But the Chinese government supports the mall's animal programme.
"Guangzhou Grandview Mall Aquarium has been following the principle of 'animals first', with the ground of educating the public and protecting the diversity of animal species," the mall said in a statement.
"The mall was built legally with an experienced operation team that has constantly been working on providing a comfortable living environment and animal enrichment activities for the animals."
The mall has come under fire recently from animal welfare groups, who label its polar bear, Pizza, "the tragic bear that suffers for selfies".
Pizza the polar bear has been confined to a small area in Granview Mall for the three years since she was born, and is showing signs of "frustration and mental decline".
Last month, Yorkshire Wildlife Park announced it was willing to take Pizza into its specially-constructed reserve, which spans ten acres, features two lakes and is designed to replicate the habitat of Arctic tundra in summer.
However Grandview Mall declined the offer, saying there was "no need for foreign organisations to get involved".
It also says her tank, which is 150 square metres, is compliant with China's regulations for polar bear enclosures.
Animal welfare group, Humane Society International (HSI), said Pizza was exhibiting "worrying stereotypical behaviours such as head swaying and repetitive pacing", which pointed to a less than healthy state of mind.
HSI and three Chinese-based animal rights groups have now banded together to campaign to shut down the enclosure, and the surrounding aquarium.
But the mall is scheduled to open another zoo in 2017, which will house white tigers and white-handed gibbons, despite vocal opposition.
○ ○ ○ ○ ○
* _Work instruction 1_: According to the passage about the Grandview Mall polar bear, how large is Pizza's tank?
* _Work instruction 2_: Reproduce word for word the part of the passage about the Grandview Mall polar bear starting with "However Grandview Mall" and going on through "the surrounding aquarium.".
None of the material is needed here.

* _Material provided_:
○ ○ ○ ○ ○
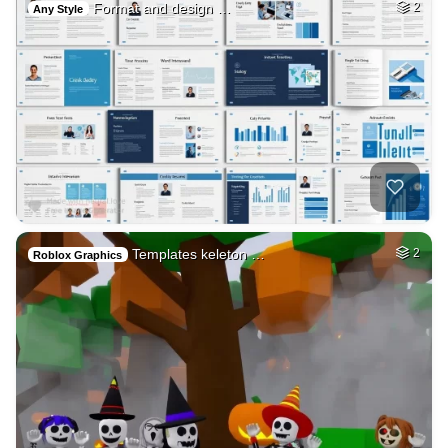
Format and design …
2
Any Style
Templates keleton …
2
Roblox Graphics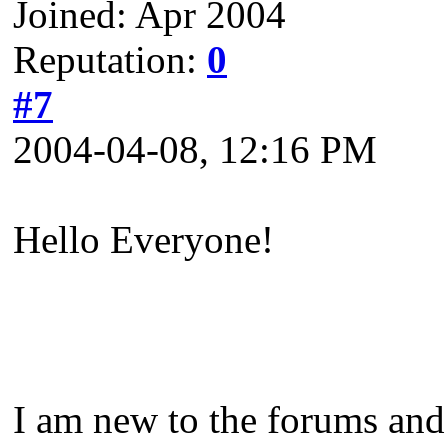
Joined: Apr 2004
Reputation:
0
#7
2004-04-08, 12:16 PM
Hello Everyone!
I am new to the forums and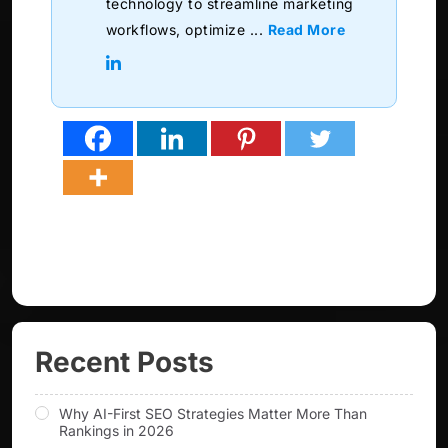
technology to streamline marketing
workflows, optimize ...
Read More
Recent Posts
Why AI-First SEO Strategies Matter More Than
Rankings in 2026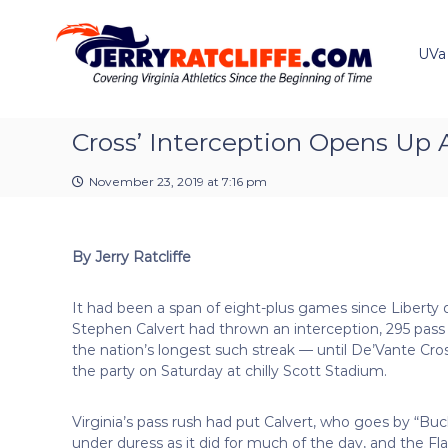
J
S
Y
k
e
o
i
u
UVa
r
p
r
r
t
#
y
o
1
R
c
Cross’ Interception Opens Up A
U
a
o
V
t
n
A
November 23, 2019 at 7:16 pm
t
c
N
e
e
l
n
w
i
By Jerry Ratcliffe
t
s
f
S
f
o
It had been a span of eight-plus games since Liberty
e
u
Stephen Calvert had thrown an interception, 295 pas
r
the nation’s longest such streak — until De’Vante Cro
c
the party on Saturday at chilly Scott Stadium.
e
Virginia’s pass rush had put Calvert, who goes by “Buc
under duress as it did for much of the day, and the Fl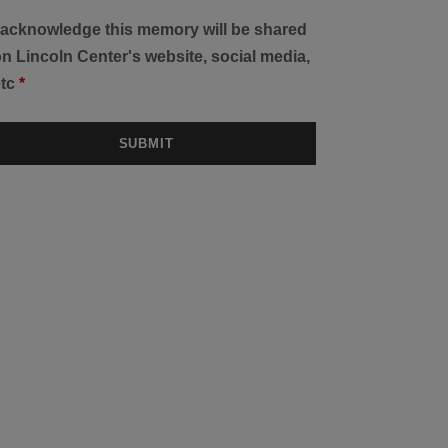
I acknowledge this memory will be shared
n Lincoln Center's website, social media,
etc
*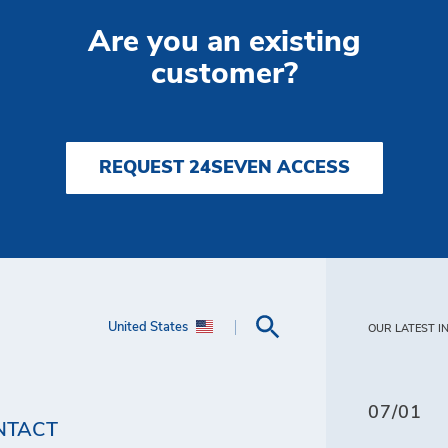
Are you an existing
customer?
REQUEST 24SEVEN ACCESS
United States
OUR LATEST I
07/01
NTACT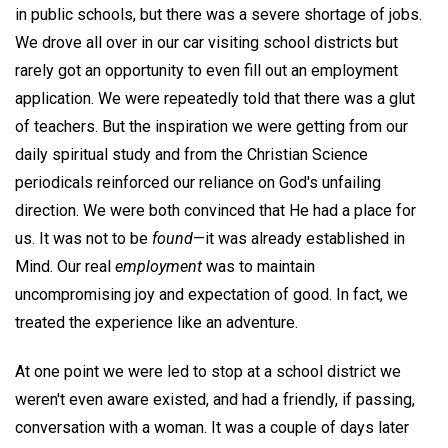
in public schools, but there was a severe shortage of jobs.
We drove all over in our car visiting school districts but
rarely got an opportunity to even fill out an employment
application. We were repeatedly told that there was a glut
of teachers. But the inspiration we were getting from our
daily spiritual study and from the Christian Science
periodicals reinforced our reliance on God's unfailing
direction. We were both convinced that He had a place for
us. It was not to be
found
—it was already established in
Mind. Our real
employment
was to maintain
uncompromising joy and expectation of good. In fact, we
treated the experience like an adventure.
At one point we were led to stop at a school district we
weren't even aware existed, and had a friendly, if passing,
conversation with a woman. It was a couple of days later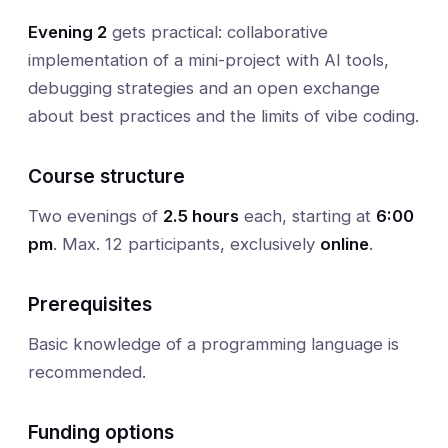
Evening 2
gets practical: collaborative
implementation of a mini-project with AI tools,
debugging strategies and an open exchange
about best practices and the limits of vibe coding.
Course structure
Two evenings of
2.5 hours
each, starting at
6:00
pm
. Max. 12 participants, exclusively
online
.
Prerequisites
Basic knowledge of a programming language is
recommended.
Funding options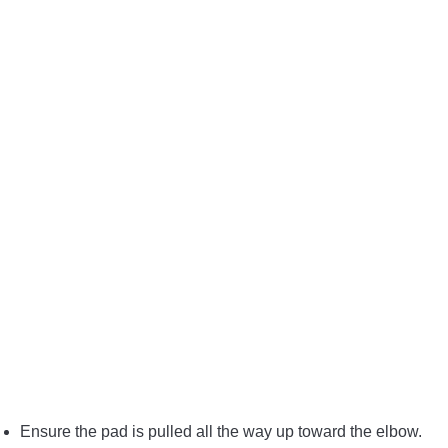
Ensure the pad is pulled all the way up toward the elbow.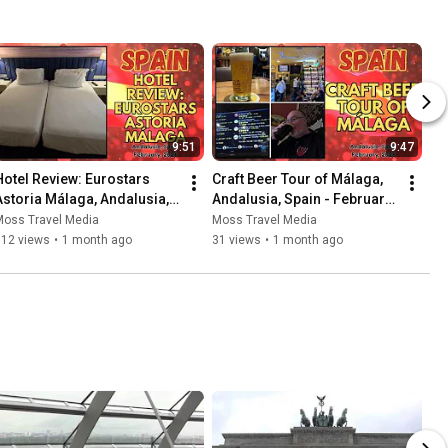
9:51
9:47
Hotel Review: Eurostars 
Craft Beer Tour of Málaga, 
Astoria Málaga, Andalusia, 
Andalusia, Spain - February 
Spain - February 2026
2026
Moss Travel Media
Moss Travel Media
112 views
•
1 month ago
31 views
•
1 month ago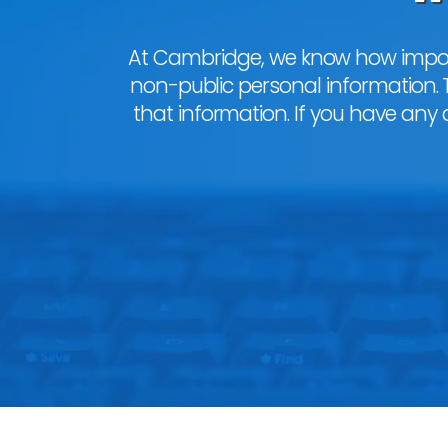
At Cambridge, we know how importa
non-public personal information. 
that information. If you have any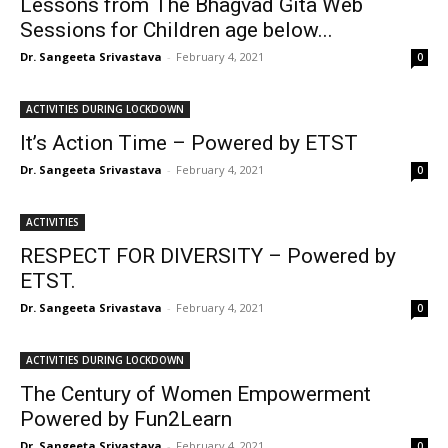
Lessons from The Bhagvad Gita Web
Sessions for Children age below...
Dr. Sangeeta Srivastava
-
February 4, 2021
0
ACTIVITIES DURING LOCKDOWN
It’s Action Time – Powered by ETST
Dr. Sangeeta Srivastava
-
February 4, 2021
0
ACTIVITIES
RESPECT FOR DIVERSITY – Powered by
ETST.
Dr. Sangeeta Srivastava
-
February 4, 2021
0
ACTIVITIES DURING LOCKDOWN
The Century of Women Empowerment
Powered by Fun2Learn
Dr. Sangeeta Srivastava
-
February 4, 2021
0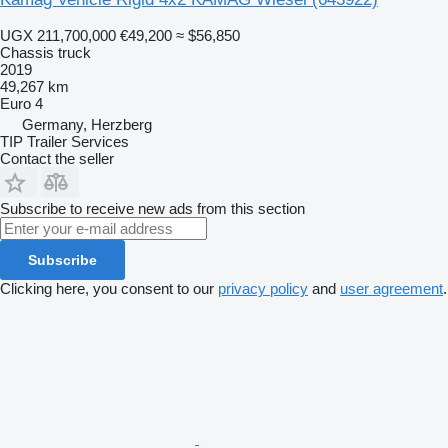
UGX 211,700,000
€49,200
≈ $56,850
Chassis truck
2019
49,267 km
Euro 4
Germany, Herzberg
TIP Trailer Services
Contact the seller
Subscribe to receive new ads from this section
Subscribe
Clicking here, you consent to our
privacy policy
and
user agreement
.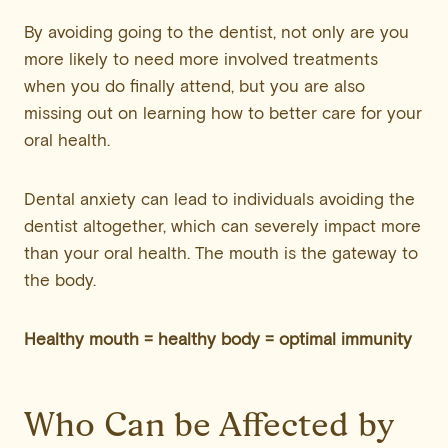
By avoiding going to the dentist, not only are you
more likely to need more involved treatments
when you do finally attend, but you are also
missing out on learning how to better care for your
oral health.
Dental anxiety can lead to individuals avoiding the
dentist altogether, which can severely impact more
than your oral health. The mouth is the gateway to
the body.
Healthy mouth = healthy body = optimal immunity
Who Can be Affected by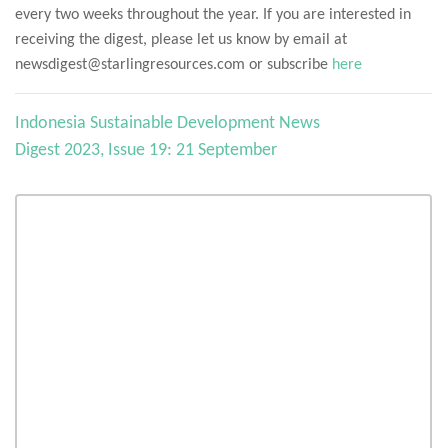
every two weeks throughout the year. If you are interested in
receiving the digest, please let us know by email at
newsdigest@starlingresources.com or subscribe
here
Indonesia Sustainable Development News
Digest 2023, Issue 19: 21 September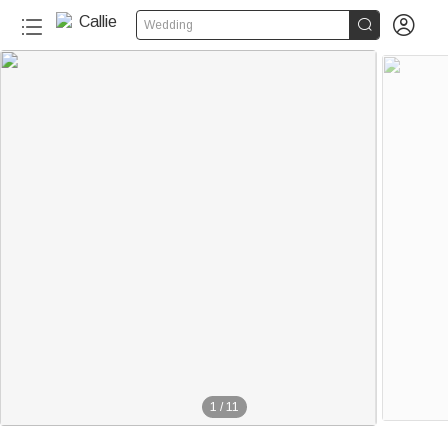


Wedding
1
/
11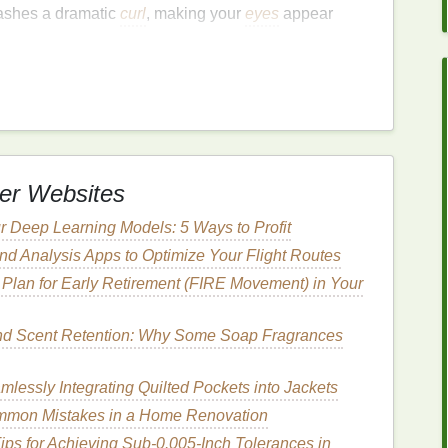
lashes a dramatic
curl
, making your
eyes
appear
 curler
as close to the base of your upper lashes as
re positioned around your lashes, not on your
skin
.
urler
together and hold for about 5--10 seconds. For
mp
the
curler
a few times.
se the
curler
, then move it slightly up and repeat the
er Websites
our lashes. This will help ensure a smooth,
natural
ce all night.
r Deep Learning Models: 5 Ways to Profit
d Analysis Apps to Optimize Your Flight Routes
Plan for Early Retirement (FIRE Movement) in Your
consider using a
lash primer
.
Lash primers
coat
your
gthening
agents, making your
mascara
apply more
nd Scent Retention: Why Some Soap Fragrances
additional
volume
and hold, which can be especially
uring an evening look.
lessly Integrating Quilted Pockets into Jackets
 on your clean,
curled
lashes and allow it to dry for a
mmon Mistakes in a Home Renovation
ips for Achieving Sub‑0.005‑Inch Tolerances in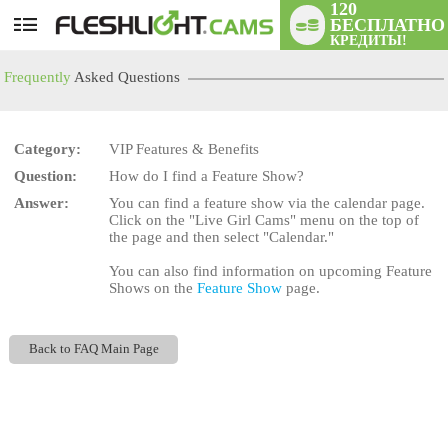
120
БЕСПЛАТНО
User
КРЕДИТЫ!
status
Frequently
Asked Questions
Category:
VIP Features & Benefits
Question:
How do I find a Feature Show?
LIMITED TIME OFFER!
Answer:
You can find a feature show via the calendar page.
Click on the "Live Girl Cams" menu on the top of
the page and then select "Calendar."
You can also find information on upcoming Feature
Shows on the
Feature Show
page.
Back to FAQ Main Page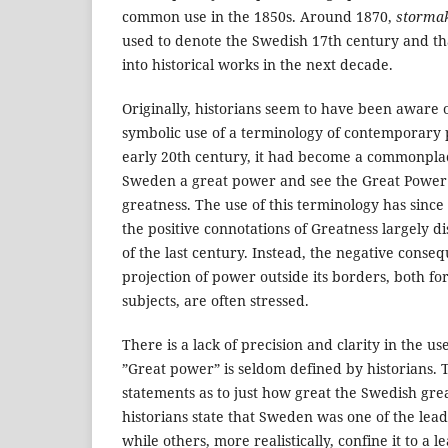
common use in the 1850s. Around 1870,
storma
used to denote the Swedish 17th century and th
into historical works in the next decade.
Originally, historians seem to have been aware of
symbolic use of a terminology of contemporary po
early 20th century, it had become a commonpla
Sweden a great power and see the Great Power 
greatness. The use of this terminology has since
the positive connotations of Greatness largely 
of the last century. Instead, the negative conse
projection of power outside its borders, both for
subjects, are often stressed.
There is a lack of precision and clarity in the us
”Great power” is seldom defined by historians. 
statements as to just how great the Swedish gr
historians state that Sweden was one of the lea
while others, more realistically, confine it to a l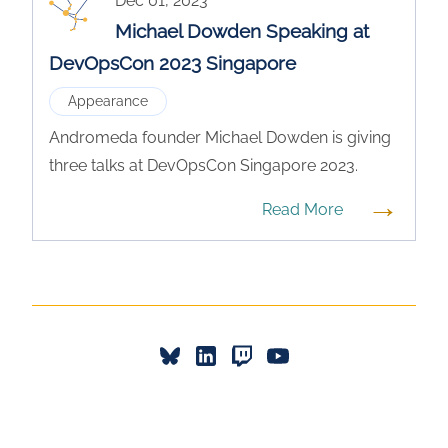
Dec 01, 2023
Michael Dowden Speaking at
DevOpsCon 2023 Singapore
Appearance
Andromeda founder Michael Dowden is giving
three talks at DevOpsCon Singapore 2023.
→
Read More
○ ○ ○ ○ ○
* _Written reply 1_: Her tank is 150 square metres.

* _Written reply 2_:
However Grandview Mall declined the offer, saying there was "no need for foreign organisations to get involved".
It also says her tank, which is 150 square metres, is compliant with China's regulations for polar bear enclosures.
Animal welfare group, Humane Society International (HSI), said Pizza was exhibiting "worrying stereotypical behaviours such as head swaying and repetitive pacing", which pointed to a less than healthy state of mind.
HSI and three Chinese-based animal rights groups have now banded together to campaign to shut down the enclosure, and the surrounding aquarium.